France allows vets and dentists to vaccinate against Covid-19
Friday, 26 March 2021
Veterinarians and dentists will be able to vaccinate against Covid-19 after an opinion from the French National Authority for Health (HAS) published on Friday, which has yet to be formally ratified by the government.
The imminent publication of this opinion was announced on Thursday evening by Health Minister Olivier Véran during his weekly press conference.
Veterinarians will be able to vaccinate the public only in vaccination centres and not in their practices. Dentists, on the other hand, will be able to do so in both places.
For the time being, “the limiting element of our campaign” is not the number of potential vaccinators but “the deliveries of vaccines which are made to us,” Véran admitted, but “this limit is evolving in the good direction.”
In addition to veterinarians and dentists, the HAS recommends offering the possibility of injecting vaccines to pharmacists in analysis laboratories, to “pharmacists working for the fire and rescue services,” to “medical electro-radiology technicians,” to “laboratory technicians” and to certain medical students.
Finally, the HAS recommends that this extension should also concern “voluntary retired professionals.”
In addition to already being authorised to inject Covid vaccines, nurses will gradually be able to prescribe them. Initially, this possibility will be offered “to nurses working in mobile vaccination teams.”
This will make it possible to “respond to needs not currently covered (isolated elderly people, people with disabilities, people in prison, people living in sparsely populated areas and socially isolated people or those in precarious situations, etc.)”.

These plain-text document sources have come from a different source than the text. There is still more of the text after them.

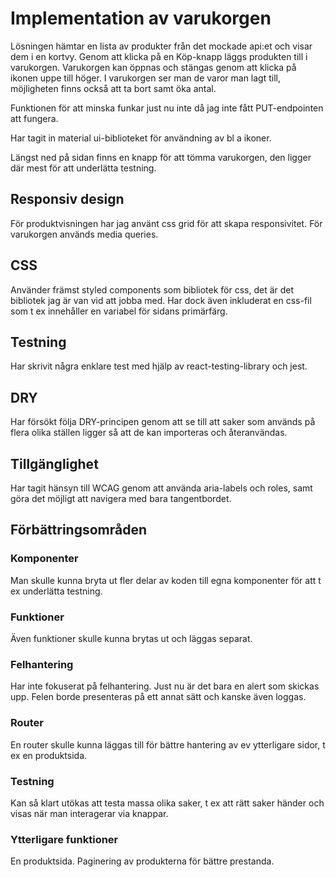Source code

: # Implementation av varukorgen

Lösningen hämtar en lista av produkter från det mockade api:et och visar dem i en kortvy.
Genom att klicka på en Köp-knapp läggs produkten till i varukorgen.
Varukorgen kan öppnas och stängas genom att klicka på ikonen uppe till höger.
I varukorgen ser man de varor man lagt till, möjligheten finns också att ta bort samt öka antal.

Funktionen för att minska funkar just nu inte då jag inte fått PUT-endpointen att fungera.

Har tagit in material ui-biblioteket för användning av bl a ikoner.

Längst ned på sidan finns en knapp för att tömma varukorgen, den ligger där mest för att underlätta testning.

## Responsiv design

För produktvisningen har jag använt css grid för att skapa responsivitet.
För varukorgen används media queries.

## CSS

Använder främst styled components som bibliotek för css, det är det bibliotek jag är van vid att jobba med. Har dock även inkluderat en css-fil som t ex innehåller en variabel för sidans primärfärg.

## Testning

Har skrivit några enklare test med hjälp av react-testing-library och jest.

## DRY

Har försökt följa DRY-principen genom att se till att saker som används på flera olika ställen ligger så att de kan importeras och återanvändas.

## Tillgänglighet

Har tagit hänsyn till WCAG genom att använda aria-labels och roles, samt göra det möjligt att navigera med bara tangentbordet.

## Förbättringsområden

### Komponenter

Man skulle kunna bryta ut fler delar av koden till egna komponenter för att t ex underlätta testning.

### Funktioner

Även funktioner skulle kunna brytas ut och läggas separat.

### Felhantering

Har inte fokuserat på felhantering. Just nu är det bara en alert som skickas upp. Felen borde presenteras på ett annat sätt och kanske även loggas.

### Router

En router skulle kunna läggas till för bättre hantering av ev ytterligare sidor, t ex en produktsida.

### Testning

Kan så klart utökas att testa massa olika saker, t ex att rätt saker händer och visas när man interagerar via knappar.

### Ytterligare funktioner

En produktsida.
Paginering av produkterna för bättre prestanda.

In a second phase, “the HAS recommends extending the prescription of SARS-CoV-2 vaccines to all nurses (in vaccination centres and in towns), once vaccination is extended to the general population and coverage of the oldest and most vulnerable people is sufficiently advanced.
The aim of all these extensions is to “rapidly increase vaccination coverage”, which is deemed necessary because of the “high level of circulation of the SARS-CoV-2 virus” and the “rapid spread of new variants”, the HAS emphasises in its opinion.
In addition, it anticipates “substantial supplies of vaccines from April onwards”, which it believes justifies increasing the number of vaccinators.
In total, the new guidelines will allow 252,000 additional professionals to inject Covid-19 vaccines, the HAS calculated.